The tale of these Presidents, Zelensky and Putin, encapsulates some of the deeper matters at hand. ‘Volodymyr’ is the Ukrainian equivalent of the Russian name ‘Vladimir’, and both names mean ‘ruler of the world’ (as derived from volodity myrom). While the Ukrainian and Russian languages are separate east Slavic languages, they are in part mutually intelligible (only in part, however: one should say dyakuyu to thank Ukrainians and spasibo to thank Russians, for instance, and pronounce the softer Kyiv in Ukrainian rather than the harder Kiev in Russian). Just as the Ukrainian and Russian languages share a lineage but are distinct in their evolution, Zelensky and Putin were both born in the Soviet Union but could not be further apart in what they now represent.

The almost seventy-year-old Putin seemed enraptured by an apocalyptic nostalgia for the Soviet and the Tsarist incarnations of Russian empire. His prior career as a KGB intelligence officer was deeply scarred by the end of the Soviet Union. Now entering his third decade of dominating Russian politics, Putin retained an iron grip at home and a fixation on restoring Russia’s old spheres of influence abroad. Conversely, Zelensky was just eleven years old when the Berlin Wall fell in 1989. The now 44-year-old Zelensky had transcended his past career as a light-hearted television actor to become a modernising national leader, fully intent on speeding up his country’s own transcendence from its Soviet past.

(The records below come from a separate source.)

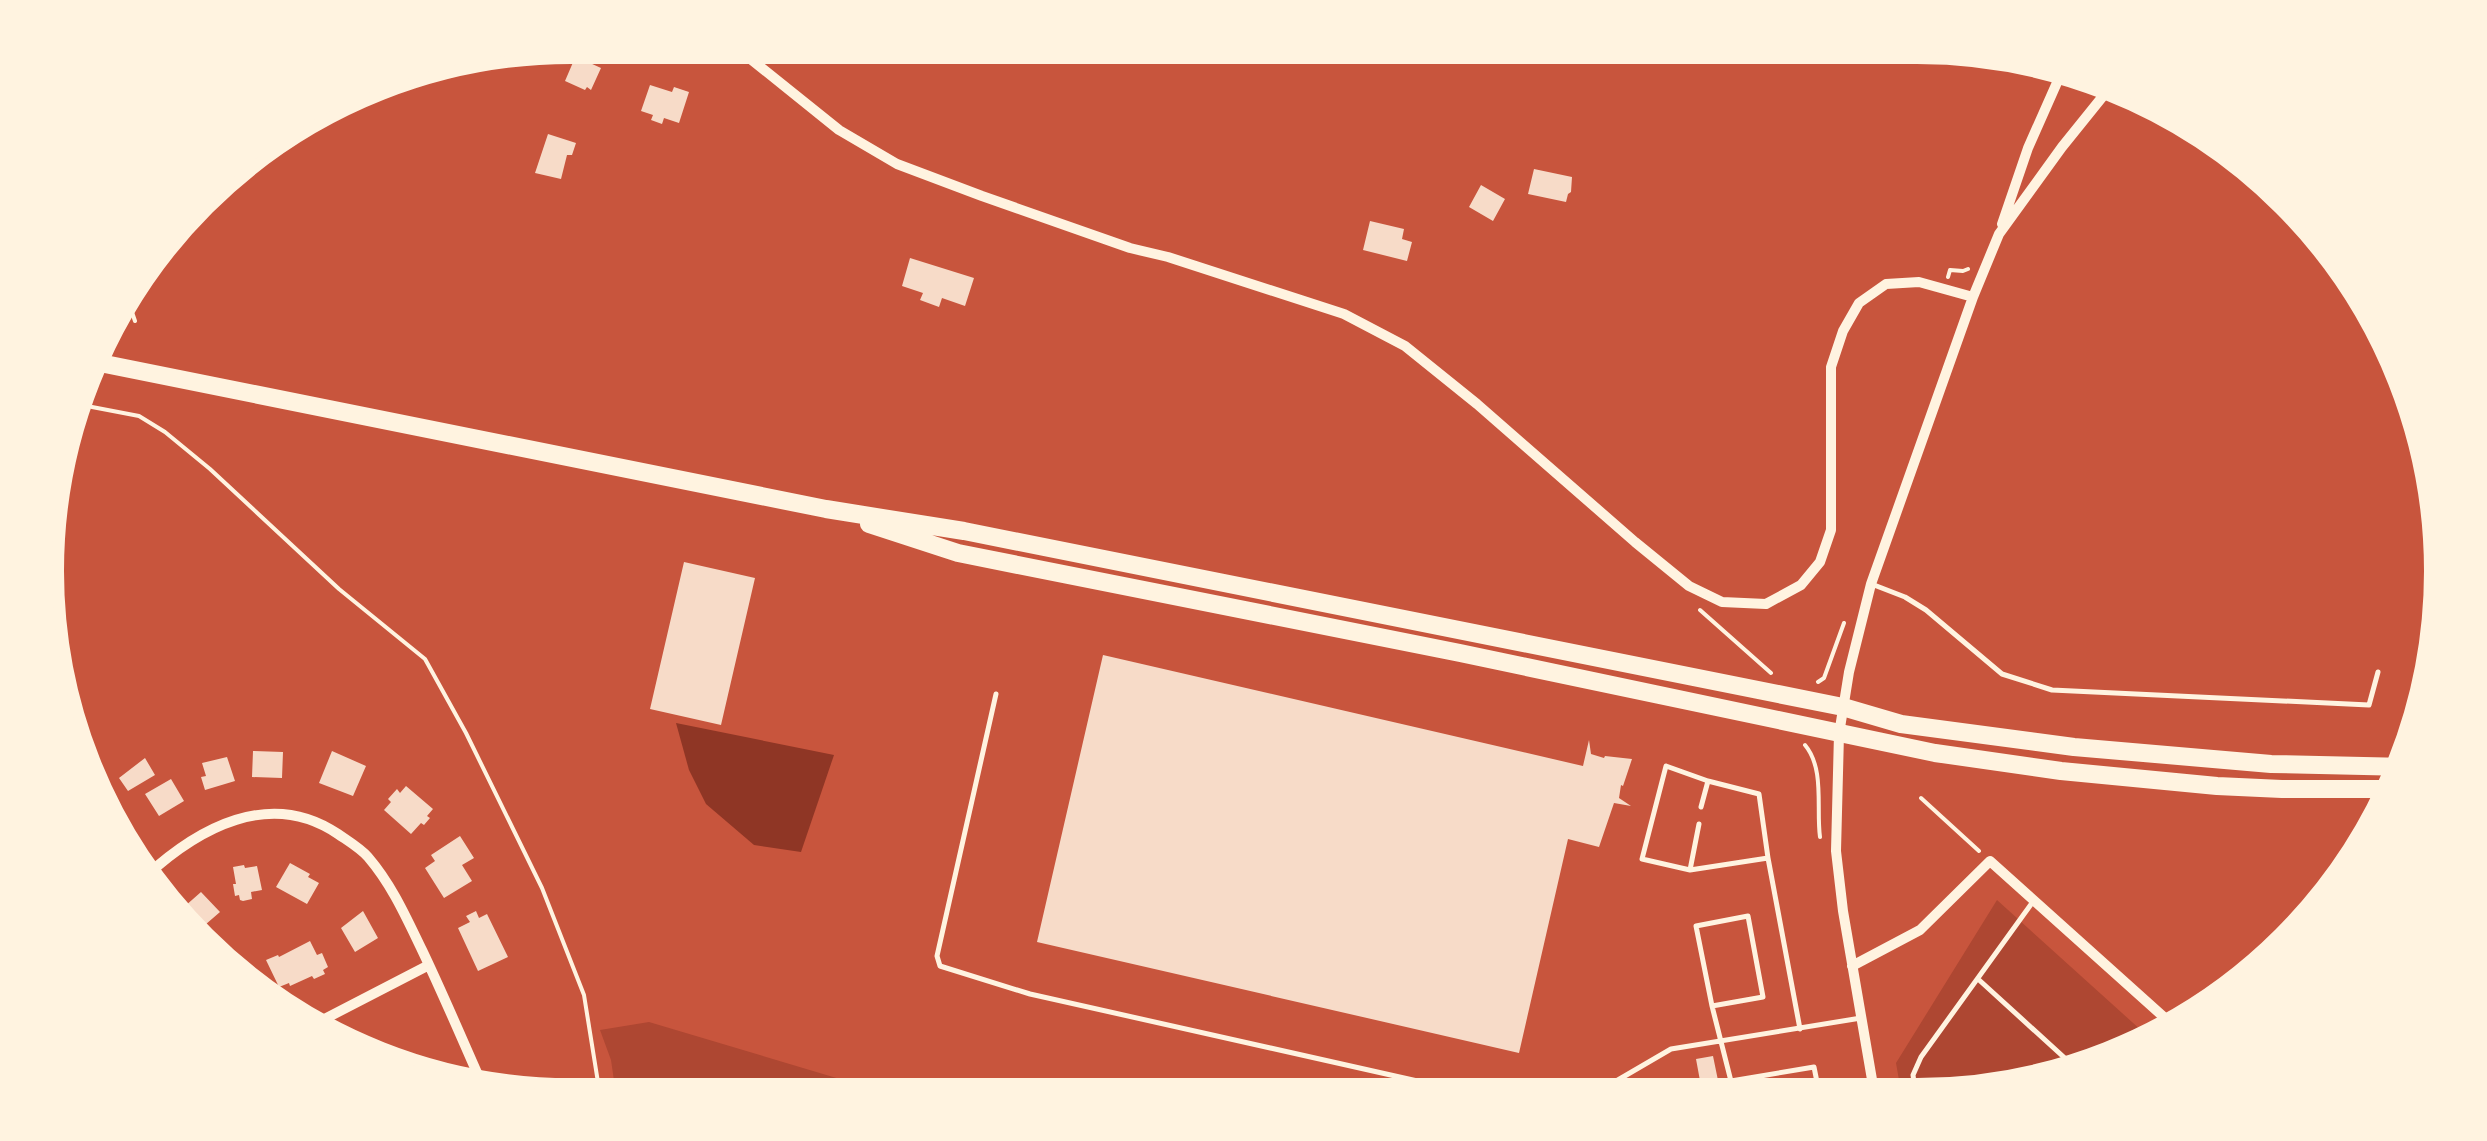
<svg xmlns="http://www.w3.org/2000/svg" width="2487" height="1141" font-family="Cabin,sans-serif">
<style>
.green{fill:#ae4732}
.water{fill:#8f3625}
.building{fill:#f7dbc8}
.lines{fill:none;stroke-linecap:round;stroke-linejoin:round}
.path{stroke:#fff3e0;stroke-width:4}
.service{stroke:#fff3e0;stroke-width:5}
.minor{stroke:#fff3e0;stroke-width:10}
.primary{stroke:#fff3e0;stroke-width:18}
.rim{fill:none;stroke:#fff3e0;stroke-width:12}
</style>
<rect width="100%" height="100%" fill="#c8553d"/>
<path class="green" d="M1997,900L2153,1041L2120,1060L1986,1096L1902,1097L1896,1063Z
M649,1022L910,1100L617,1101L611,1060L600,1030Z"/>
<path class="water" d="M676,723L834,755L801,852L754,845L706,804L689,770Z"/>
<path class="building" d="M577,53L591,59L590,63L601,68L591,90L587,87L585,90L565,81Z
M650,85L672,92L674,87L689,92L679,123L664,118L662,124L651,120L653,115L641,111Z
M548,134L576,143L572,155H567L561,179L535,173Z
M1534,169L1572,177L1571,192L1568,194L1566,202L1528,194Z
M1481,185L1505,199L1493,221L1469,207Z
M1370,221L1404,229L1402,239L1412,242L1407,261L1363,250Z
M910,258L974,278L965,306L942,298L939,307L920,300L923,293L902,286Z
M684,562L755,578L721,725L650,709Z
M50,570H60V587H56V610H50Z
M1103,655L1583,766L1589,740L1591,754L1604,758L1605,756L1632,759L1623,786L1621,785L1619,798L1631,806L1614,803L1599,847L1568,839L1519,1053L1037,942Z
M253,751L283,752L282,778L252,777Z
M332,751L366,766L353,796L319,783Z
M227,757L235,781L205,790L201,777L206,776L202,763Z
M145,758L155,775L128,791L119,778Z
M171,779L184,801L159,816L145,794Z
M406,786L433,809L427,816L430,818L424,825L421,823L411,834L384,810L391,802L388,799L397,789L400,793Z
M460,836L474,858L462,865L472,881L444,898L425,868L435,861L431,855Z
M290,863L310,874L308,877L319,883L307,904L276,887Z
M244,865L245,868L257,866L262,890L251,892L252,899L243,901L240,900L239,895L235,896L233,884H236L233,867Z
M201,892L220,912L198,931L193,926L190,929L176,914Z
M363,911L378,938L355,952L341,928Z
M476,911L479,918L487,914L508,957L478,971L458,928L470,922L466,916Z
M310,941L317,955L322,953L328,967L323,970L325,974L314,979L312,976L290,986L289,983L279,987L266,960L278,955L279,957Z
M1713,1056L1721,1095L1703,1097L1696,1059Z
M568,1080V1084L580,1082L583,1101L548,1097L546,1088L558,1086L557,1082Z"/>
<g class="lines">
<path class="path" d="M704,40L713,47
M1948,277L1950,270L1963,271L1968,269
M124,289L135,321
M92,407L139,416L165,432L210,469L339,589L425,659L466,733L542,888L584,995L601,1101
M1700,610L1771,673
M1818,682L1824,678L1844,623
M1805,745C1825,769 1816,808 1820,837
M1921,798L1979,851"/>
<path class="service" d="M1874,585L1905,597L1926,610L2002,674L2052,690L2369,705L2378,672
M996,694L937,956L940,966L1030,994L1493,1098
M1701,807L1708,781
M1768,858L1690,870L1642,859L1666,766L1708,781L1759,794L1768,858L1800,1029
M1690,870L1699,824
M1978,979L2079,1071
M1712,1006L1763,997L1748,916L1696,926L1712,1006L1735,1097
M1731,1081L1814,1067L1820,1097
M1916,1097L1913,1075L1921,1057L2032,903
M1587,1098L1671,1049L1861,1018"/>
<path class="minor" d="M727,40L839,130L897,164L982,196L1130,248L1168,257L1344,314L1405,346L1477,404L1635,542L1689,586L1722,602L1766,604L1801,585L1820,562L1831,530V367L1843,331L1859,303L1886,284L1919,282L1973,297
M2002,224L2028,148L2063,69
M145,877C198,828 270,788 338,834C348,841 360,848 368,857C392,885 406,917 422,950C443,994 462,1039 482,1084
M1852,966L1920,930L1990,861L2176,1028
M311,1026L429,965
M1875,1097L1843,911L1836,851L1839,734L1849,672L1871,584L1887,539L1973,297L1999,234L2062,147L2116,80"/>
<path class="primary" d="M90,361L826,509L964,531L1843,707L1901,724L2074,747L2271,764L2408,767
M869,524L958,553L1460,653L1935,753L2061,771L2217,786L2282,789H2398"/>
</g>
<path d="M0 0H2487V1141H0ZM571 58H1917A513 513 0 0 1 2430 571V571A513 513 0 0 1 1917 1084H571A513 513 0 0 1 58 571V571A513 513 0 0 1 571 58Z" fill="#fff3e0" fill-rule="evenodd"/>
<path class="rim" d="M571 58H1917A513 513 0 0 1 2430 571V571A513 513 0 0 1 1917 1084H571A513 513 0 0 1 58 571V571A513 513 0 0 1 571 58Z"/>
</svg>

For several tense days in February 2022, prior to Russia’s all-out invasion of Ukraine, Zelensky and Putin duelled with words.

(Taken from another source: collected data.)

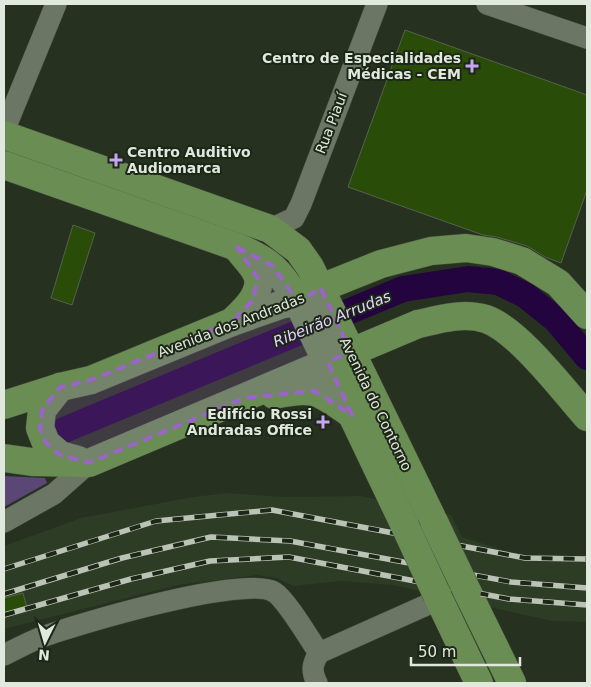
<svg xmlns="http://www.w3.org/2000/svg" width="591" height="687" font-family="'DejaVu Sans',sans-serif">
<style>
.built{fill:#2d3c25}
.green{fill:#5b4776}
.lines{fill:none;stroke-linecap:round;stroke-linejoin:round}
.river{stroke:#24043e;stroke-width:26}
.building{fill:#294d08;stroke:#55614e}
.minor-casing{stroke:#464f40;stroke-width:22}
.major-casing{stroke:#464f40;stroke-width:29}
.minor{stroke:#6b7764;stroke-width:21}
.major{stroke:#6a8d54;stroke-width:28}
.rail-casing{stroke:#bbc3b6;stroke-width:5.5}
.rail{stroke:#1d2717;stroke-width:4;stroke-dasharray:11;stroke-linecap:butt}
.major-bridge-casing{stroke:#464f40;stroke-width:29;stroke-linecap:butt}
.major-bridge{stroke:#6a8d54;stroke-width:28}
.marked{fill:#9a64c8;fill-opacity:0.2;stroke:#9a64c8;stroke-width:4;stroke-dasharray:10 6;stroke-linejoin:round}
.poi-dot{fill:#c6a6f0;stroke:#1d2717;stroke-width:2}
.labels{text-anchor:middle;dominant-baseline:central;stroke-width:4;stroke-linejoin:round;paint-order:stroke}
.poi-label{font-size:14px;font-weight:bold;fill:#e1e8dd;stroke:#1d2717;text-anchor:end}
.street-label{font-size:14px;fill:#e1e8dd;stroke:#1d2717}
.water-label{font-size:15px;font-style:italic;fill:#e4d2ff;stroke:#1d2717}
</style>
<rect width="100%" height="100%" fill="#273120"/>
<!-- built -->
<path class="built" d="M228 493 283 497 361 496 451 515 462 537 536 561H587V622L552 621 393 585 341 581 293 586 277 578 257 575 178 585 4 629V546L81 518 193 497Z"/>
<!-- green -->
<path class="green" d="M4 476 45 478 47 483 4 507Z"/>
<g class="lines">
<!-- river -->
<path class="river" d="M64 430 403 289 468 279 498 282 525 295 555 319 587 357"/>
</g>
<!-- building -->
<g class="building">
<path d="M405 30 587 95V190L561 263 545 257 527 246 497 237 483 235 348 187Z"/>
<path d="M73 225 95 233 72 305 51 298Z"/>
<path d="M23 593 27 608 4 615V598Z"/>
</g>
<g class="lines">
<defs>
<g id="minor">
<path d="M487 4 587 38"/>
<path d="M4 131 56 4"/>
<path d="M270 229 294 218 301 204 377 4"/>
<path d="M4 522 54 494 89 463"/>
<path d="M319 653 440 599"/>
<path d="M4 655C16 649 29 642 42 637 77 624 247 574 274 592 286 599 310 640 319 653"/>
<path d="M317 683C311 671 312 664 319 653"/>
</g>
<g id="major">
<path d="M4 135 270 229 298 250 310 267 435 524"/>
<path d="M4 165 237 247C270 261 280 270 298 302L405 526"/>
<path d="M232 322C243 311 261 296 258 278 256 268 244 257 237 248"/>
<path d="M60 387 42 410 40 428 46 443 60 455 78 460"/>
<path d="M274 395C315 386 318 391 351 414"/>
<path d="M4 405 60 387 91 380 232 322 283 304 298 302 321 288 381 264 431 251 466 248 493 252 522 261 558 283 587 315"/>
<path d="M4 458 32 462 89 463 418 324C440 319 463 312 486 319 518 330 564 391 587 417"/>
<path d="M467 591 512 683"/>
<path d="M437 595 479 683"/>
</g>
</defs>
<!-- minor casing -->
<use href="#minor" class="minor-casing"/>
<!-- major casing -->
<use href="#major" class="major-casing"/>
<!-- minor -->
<use href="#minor" class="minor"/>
<!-- major -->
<use href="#major" class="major"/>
<defs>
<g id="rail">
<path d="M4 569 156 521 272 510 525 558 587 559"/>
<path d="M4 594 122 558 211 537 290 541 511 582 587 588"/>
<path d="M4 615 131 579 210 561 289 557 509 599 587 605"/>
</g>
</defs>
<!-- rail casing -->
<use href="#rail" class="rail-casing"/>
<!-- rail -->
<use href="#rail" class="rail"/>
<defs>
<g id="major-bridge">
<path d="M435 524 467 591"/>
<path d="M405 526 437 595"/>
</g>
</defs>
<!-- major-bridge casing -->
<use href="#major-bridge" class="major-bridge-casing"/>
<!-- major-bridge -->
<use href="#major-bridge" class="major-bridge"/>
</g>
<!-- marked area -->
<path class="marked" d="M237 247 273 266 298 302 321 288 351 352 328 362 352 415 314 391 245 398 89 463 60 455 46 443 40 428 42 410 60 387 91 380 232 322 252 301 258 279Z"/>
<!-- markers -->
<g class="poi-dot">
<path d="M469.5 58.5h5v5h5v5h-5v5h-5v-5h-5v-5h5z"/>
<path d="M113.5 152.5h5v5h5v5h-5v5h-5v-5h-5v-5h5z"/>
<path d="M320.5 414.5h5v5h5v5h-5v5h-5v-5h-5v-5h5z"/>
</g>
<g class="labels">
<!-- poi labels -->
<g class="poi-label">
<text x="461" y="58">Centro de Especialidades<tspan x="461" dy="16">Médicas - CEM</tspan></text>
<text x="127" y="152" text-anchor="start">Centro Auditivo<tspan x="127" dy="16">Audiomarca</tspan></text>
<text x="312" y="414">Edifício Rossi<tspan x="312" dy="16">Andradas Office</tspan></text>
</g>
<!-- street labels -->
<g class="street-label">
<text transform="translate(331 123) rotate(-69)">Rua Piauí</text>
<text transform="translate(231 325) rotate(-21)">Avenida dos Andradas</text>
<text transform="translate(376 404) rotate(64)">Avenida do Contorno</text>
</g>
<!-- water labels -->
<g class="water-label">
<text transform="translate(332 319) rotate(-22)">Ribeirão Arrudas</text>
</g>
</g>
<!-- border -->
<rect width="591" height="687" fill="none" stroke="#e1e8dd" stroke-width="10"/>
<!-- north arrow -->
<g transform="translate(45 642) rotate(185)" stroke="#1d2717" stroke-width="4" paint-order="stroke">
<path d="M0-4L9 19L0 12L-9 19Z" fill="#e1e8dd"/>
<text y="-8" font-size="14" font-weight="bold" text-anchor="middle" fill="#e1e8dd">N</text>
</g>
<!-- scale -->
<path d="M411 657v8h109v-8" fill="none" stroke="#e1e8dd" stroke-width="2.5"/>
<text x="418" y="657" font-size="15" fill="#e1e8dd" stroke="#1d2717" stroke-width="4" paint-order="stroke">50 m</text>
</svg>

In response to Putin’s televised address, Zelensky appealed to the people of Russia. ‘We are separated by more than 2,000 kilometres of mutual borders, along which 200,000 of your soldiers and 1,000 armoured vehicles are standing,’ he said, before imploring, ‘You are told we hate Russian culture. How can one hate a culture? Neighbours always enrich each other culturally; however, that doesn’t make them a single whole, it doesn’t dissolve us into you. We are different, but that is not a reason to be enemies.’ Alas, the Putin regime’s strict media controls meant there was scant chance of ordinary Russians hearing Zelensky’s plea. In an early morning televised address on 24 February – a day that will live on in infamy – Putin announced a ‘special military operation’ was now under way to ‘demilitarise’ Ukraine. ‘We have been left no other option to protect Russia and our people, but for the one that we will be forced to use today.’ This was Putin’s pretext for Russia to attack Ukraine: ‘The situation requires us to take decisive and immediate action. The People’s Republics of Donbas turned to Russia with a request for help.’ Although there were some people in the Donetsk and Luhansk People’s Republics who wanted to join Russia, others in areas of the Donbas still under Ukrainian government control did not. It was an entirely self-generated reason created by Putin to explain his invasion.

The spectacle that now unfolded, of tens of thousands of Russian troops shooting their way into a neighbouring country that had done nothing to provoke them, shocked the world. Within just two days, a spearhead of Russia’s advance forces had reached Kyiv’s outskirts, using Belarusian territory to shorten their advance to Ukraine’s capital.